(Collected data entries)
[Start of section]

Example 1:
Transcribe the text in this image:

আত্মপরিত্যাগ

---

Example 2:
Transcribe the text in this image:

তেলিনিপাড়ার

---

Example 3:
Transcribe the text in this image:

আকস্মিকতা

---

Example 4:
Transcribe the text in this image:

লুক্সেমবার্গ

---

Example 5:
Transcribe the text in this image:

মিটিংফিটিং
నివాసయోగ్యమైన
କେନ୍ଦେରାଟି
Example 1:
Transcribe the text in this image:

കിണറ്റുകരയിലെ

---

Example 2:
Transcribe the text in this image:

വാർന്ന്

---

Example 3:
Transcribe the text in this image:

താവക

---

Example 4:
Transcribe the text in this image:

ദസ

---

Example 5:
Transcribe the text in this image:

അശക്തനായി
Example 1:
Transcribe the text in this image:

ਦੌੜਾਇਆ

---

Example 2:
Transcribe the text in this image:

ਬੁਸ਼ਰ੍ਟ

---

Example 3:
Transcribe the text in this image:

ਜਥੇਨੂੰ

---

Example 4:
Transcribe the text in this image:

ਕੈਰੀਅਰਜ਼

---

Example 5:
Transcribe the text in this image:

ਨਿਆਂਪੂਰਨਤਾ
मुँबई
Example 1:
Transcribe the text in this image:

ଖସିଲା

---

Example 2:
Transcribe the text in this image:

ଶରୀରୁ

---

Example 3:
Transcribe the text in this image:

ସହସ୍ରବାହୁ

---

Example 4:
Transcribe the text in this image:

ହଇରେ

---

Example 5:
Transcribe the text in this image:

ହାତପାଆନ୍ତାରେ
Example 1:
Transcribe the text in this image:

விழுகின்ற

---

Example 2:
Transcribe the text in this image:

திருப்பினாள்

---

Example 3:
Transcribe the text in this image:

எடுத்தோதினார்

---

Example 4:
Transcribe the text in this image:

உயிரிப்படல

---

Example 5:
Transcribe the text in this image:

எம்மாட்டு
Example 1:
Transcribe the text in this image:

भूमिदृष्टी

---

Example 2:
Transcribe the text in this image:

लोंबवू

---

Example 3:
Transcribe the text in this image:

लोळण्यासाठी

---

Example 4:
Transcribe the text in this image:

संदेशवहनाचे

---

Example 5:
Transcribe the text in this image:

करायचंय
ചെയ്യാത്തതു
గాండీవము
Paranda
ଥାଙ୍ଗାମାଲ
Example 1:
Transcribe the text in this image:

[End of section]

EXERCISE REQUIREMENTS: Repeat the full set of records exactly.

RESPONSE BELOW:
Example 1:
Transcribe the text in this image:

আত্মপরিত্যাগ

---

Example 2:
Transcribe the text in this image:

তেলিনিপাড়ার

---

Example 3:
Transcribe the text in this image:

আকস্মিকতা

---

Example 4:
Transcribe the text in this image:

লুক্সেমবার্গ

---

Example 5:
Transcribe the text in this image:

মিটিংফিটিং
నివాసయోగ్యమైన
କେନ୍ଦେରାଟି
Example 1:
Transcribe the text in this image:

കിണറ്റുകരയിലെ

---

Example 2:
Transcribe the text in this image:

വാർന്ന്

---

Example 3:
Transcribe the text in this image:

താവക

---

Example 4:
Transcribe the text in this image:

ദസ

---

Example 5:
Transcribe the text in this image:

അശക്തനായി
Example 1:
Transcribe the text in this image:

ਦੌੜਾਇਆ

---

Example 2:
Transcribe the text in this image:

ਬੁਸ਼ਰ੍ਟ

---

Example 3:
Transcribe the text in this image:

ਜਥੇਨੂੰ

---

Example 4:
Transcribe the text in this image:

ਕੈਰੀਅਰਜ਼

---

Example 5:
Transcribe the text in this image:

ਨਿਆਂਪੂਰਨਤਾ
मुँबई
Example 1:
Transcribe the text in this image:

ଖସିଲା

---

Example 2:
Transcribe the text in this image:

ଶରୀରୁ

---

Example 3:
Transcribe the text in this image:

ସହସ୍ରବାହୁ

---

Example 4:
Transcribe the text in this image:

ହଇରେ

---

Example 5:
Transcribe the text in this image:

ହାତପାଆନ୍ତାରେ
Example 1:
Transcribe the text in this image:

விழுகின்ற

---

Example 2:
Transcribe the text in this image:

திருப்பினாள்

---

Example 3:
Transcribe the text in this image:

எடுத்தோதினார்

---

Example 4:
Transcribe the text in this image:

உயிரிப்படல

---

Example 5:
Transcribe the text in this image:

எம்மாட்டு
Example 1:
Transcribe the text in this image:

भूमिदृष्टी

---

Example 2:
Transcribe the text in this image:

लोंबवू

---

Example 3:
Transcribe the text in this image:

लोळण्यासाठी

---

Example 4:
Transcribe the text in this image:

संदेशवहनाचे

---

Example 5:
Transcribe the text in this image:

करायचंय
ചെയ്യാത്തതു
గాండీవము
Paranda
ଥାଙ୍ଗାମାଲ
Example 1:
Transcribe the text in this image:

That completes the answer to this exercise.